▸ **WRITTEN EXERCISE 1**
Print everything in the records from the line containing "Document page, 1654x1241 pixels." down to the end of the records, both ends included, reproducing each line as it appears.
▸ **WRITTEN EXERCISE 2**
Proceed with the passage on the poet Norman Nicholson, writing on from its final sentence.

Norman Nicholson : The Fierce South Lakes Poet

norman nicholsonThe sun has set / Behind Black Combe and the lower hills, / But northward to the fells / Like gilded galleons on a sea of shadow / Float sunlit yet. (South Cumberland, 16 May 1943)

Norman Nicholson was born in 1914 and apart from the two year bed rest he spent in a sanatorium, Norman lived his whole life in Millom, writing poems both about the fells and the ironworks.

His poems have a honesty and a sometimes shy, sometimes defiant, open handedness about them which makes them very appealing.

His obituary in The Times described Norman as “provincial”.  He fought against this term as a put down and defended the label as a valuable, compassionate and humane perspective on life which we all respond to.

In his most famous poem, “The Pot Geranium”,  he describes the little plant thus: ” “A pot geranium flies its bright balloon … My ways are circumscribed, confined as a limpet / To one small radius of rock; yet / I eat the equator, breathe the sky, and carry / The great white sun in the dirt of my finger nails.”  Wow.

▸ **RECORDS TO PROCESS**

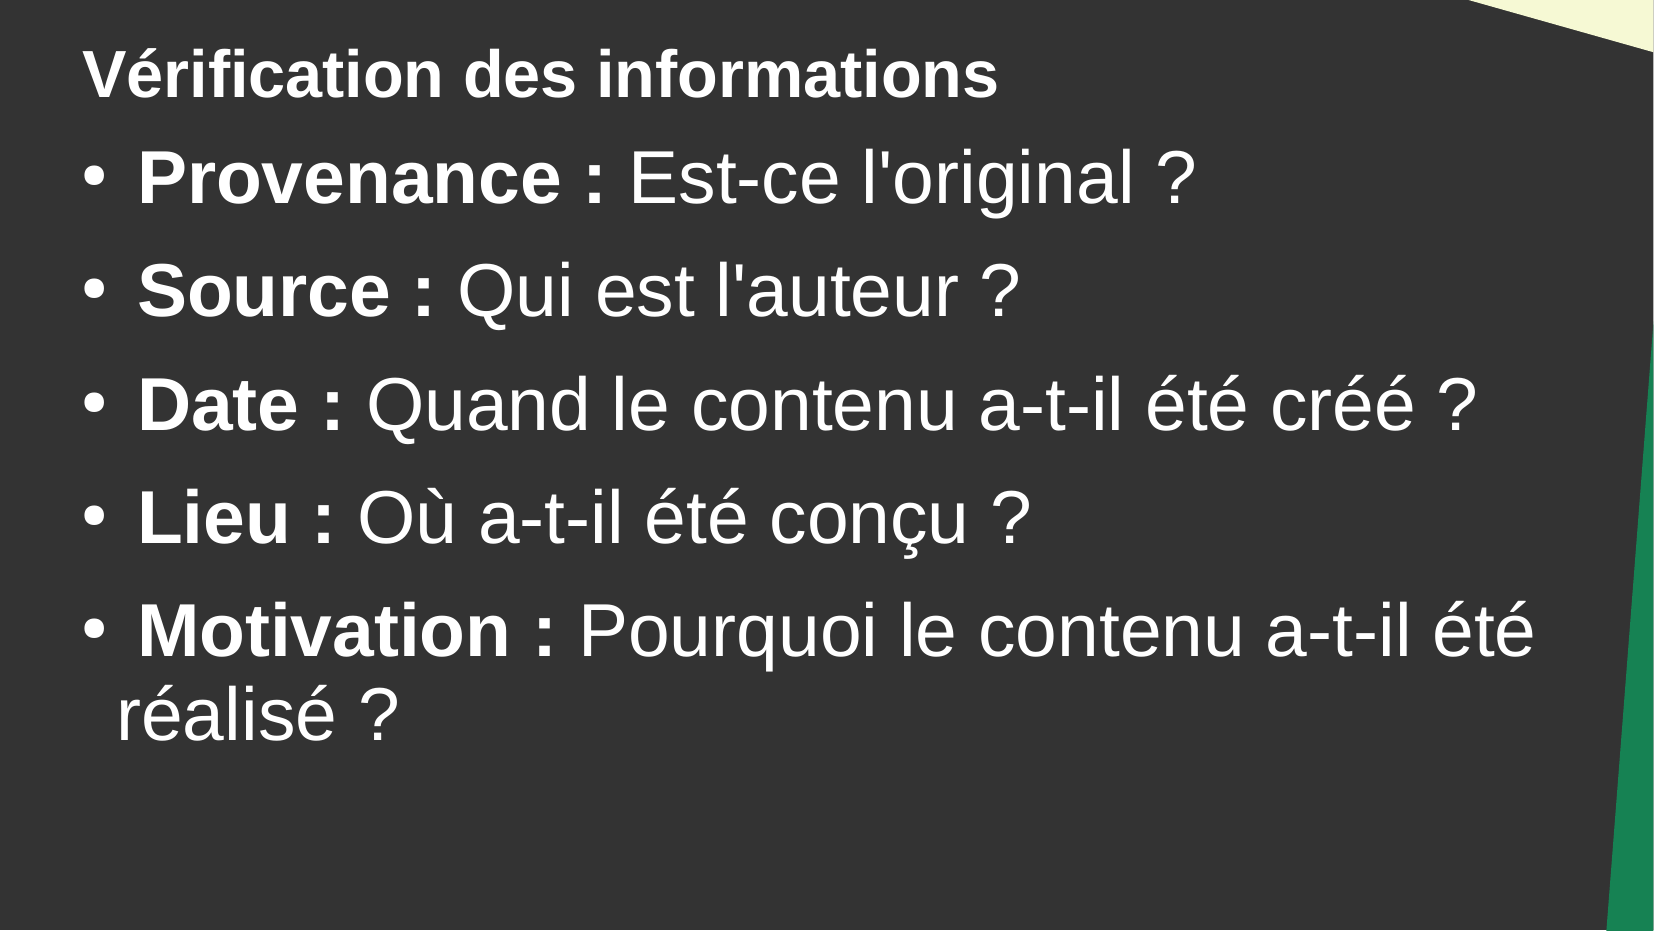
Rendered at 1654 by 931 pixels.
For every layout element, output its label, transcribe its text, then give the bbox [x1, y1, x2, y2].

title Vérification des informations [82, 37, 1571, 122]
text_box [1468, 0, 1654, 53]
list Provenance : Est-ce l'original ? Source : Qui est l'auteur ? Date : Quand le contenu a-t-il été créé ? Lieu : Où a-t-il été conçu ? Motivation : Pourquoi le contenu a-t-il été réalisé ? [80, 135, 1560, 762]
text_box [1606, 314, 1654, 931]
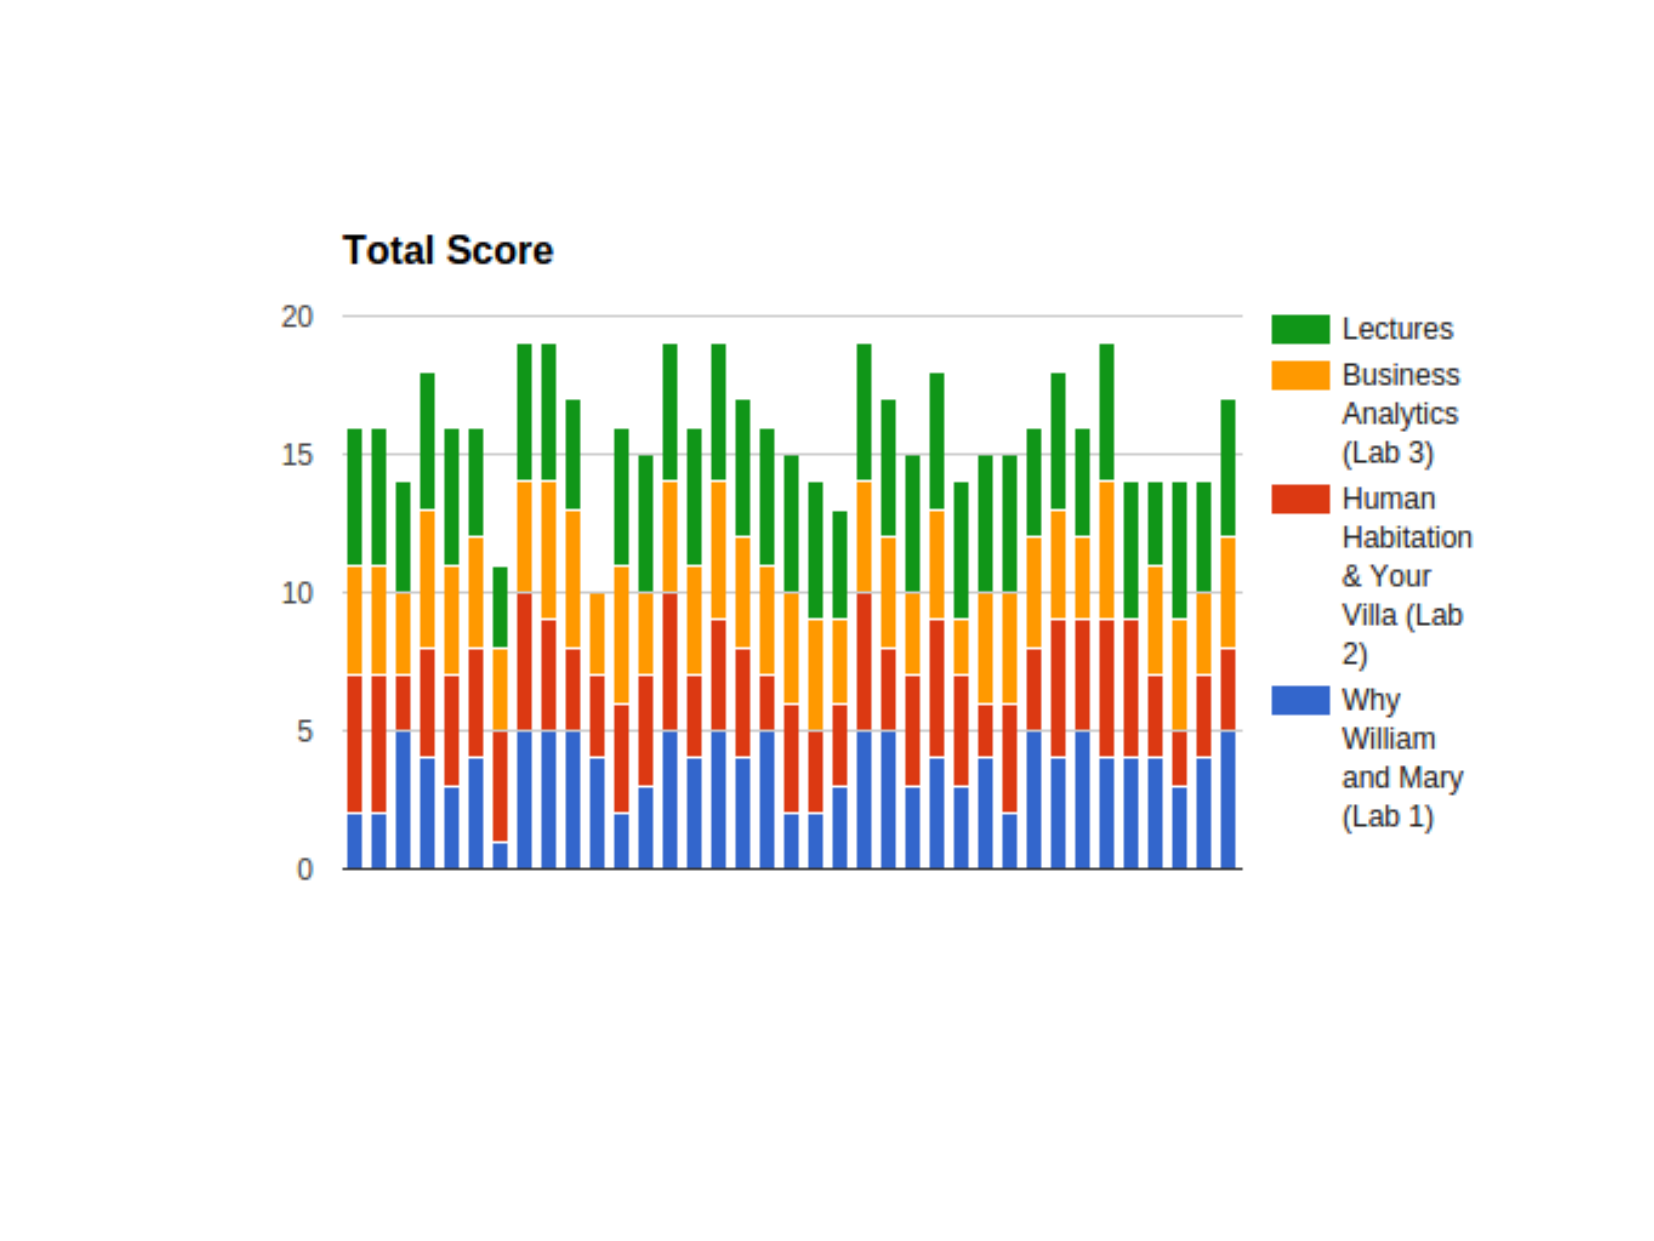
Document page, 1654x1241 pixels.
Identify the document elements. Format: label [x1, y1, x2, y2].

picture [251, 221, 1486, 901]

▸ **EXERCISE RESULT 1**
Document page, 1654x1241 pixels.
Identify the document elements. Format: label [x1, y1, x2, y2].

picture [251, 221, 1486, 901]

▸ **EXERCISE RESULT 2**
Millom is a 15 min drive from Broughton and you can breathe the sky by visiting Hodbarrow, a major RSPB nature reserve. It borders an artificial lagoon, a legacy of the iron ore workings, and where many species of bird may be seen including terns, ringed plovers, redshanks and oystercatchers. Perhaps even a great crested grebe. They nest on the island here. This magnificent bird was almost hunted to extinction in the UK and is now a protected species. For further details of the reserve follow this link.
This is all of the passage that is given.